Woodlawn Recent Preservation Work

The main mansion is a formal building of brick masonry, sandstone trim and regal window openings – eighty-six windows to be exact – and many of those window openings are larger than 4 feet wide by eight feet tall, creating quite an imposing façade. While the main block windows date to 1805, most of the hyphen and wing windows date to the early twentieth-century restoration. Amazingly, none of the windows had received much more than cyclical maintenance since they were installed. 2012, therefore, has been the year of the window campaign, as most of the windows were removed to a carpenter’s shop for full restoration.
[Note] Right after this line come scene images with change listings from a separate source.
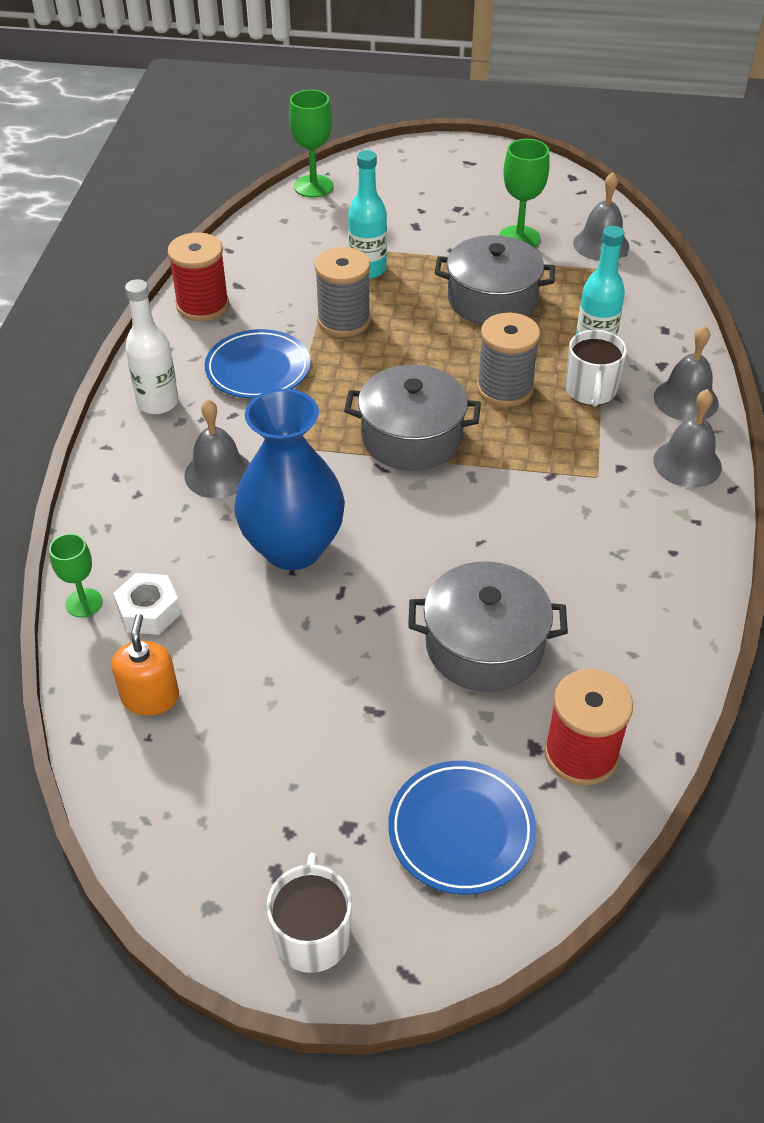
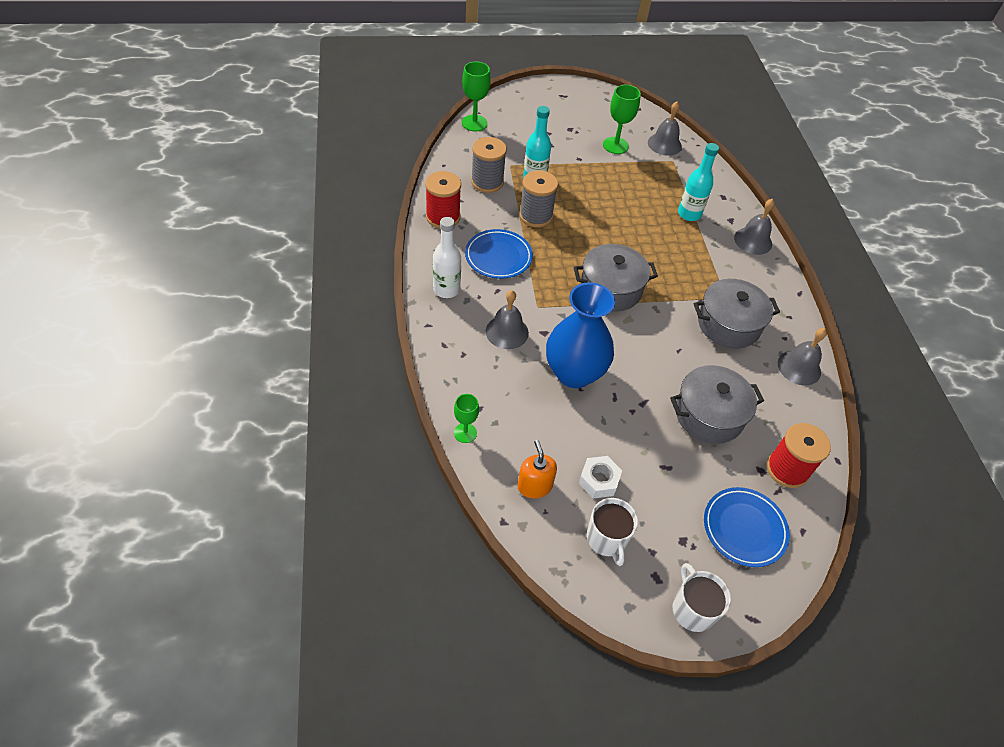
camera: 20 degrees left, 5 degrees up
white nut [113,573,181,635] -> white nut moved to [579,456,622,499]
grey pot [435,235,555,325] -> grey pot moved to [694,279,780,348]
grey spool [477,313,540,407] -> grey spool moved to [471,137,507,193]
white mug [565,330,627,407] -> white mug moved to [587,498,638,566]
grey bell [653,389,722,488] -> grey bell moved to [778,328,827,386]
The exquisite craftsmanship and joinery of the original cypress windows held up well, and little new material was introduced during conservation. Windows on all sides of the house were removed, restored, and reinstalled. The shutters have also been restored and re-hung on the northwest elevation, which is the current public approach to the building. The original public approach was on the southeast side of the mansion. Much of the Aquia sandstone trim had predictably weathered, and the worst conditions were patched with mortar, rather than introducing replacement stones.

 
 
 
 
 
 

To learn more about the window restoration project, read Restored Woodlawn Windows Ready for Another 100 Years by National Trust architect Ashley Wilson and Victorian Homes Magazine’s story on the project.

The Dairy, a small brick masonry dependency to the south of the mansion, will undergo a brick and mortar restoration, as will the site walls that connect the Dairy and the Smokehouse to the mansion.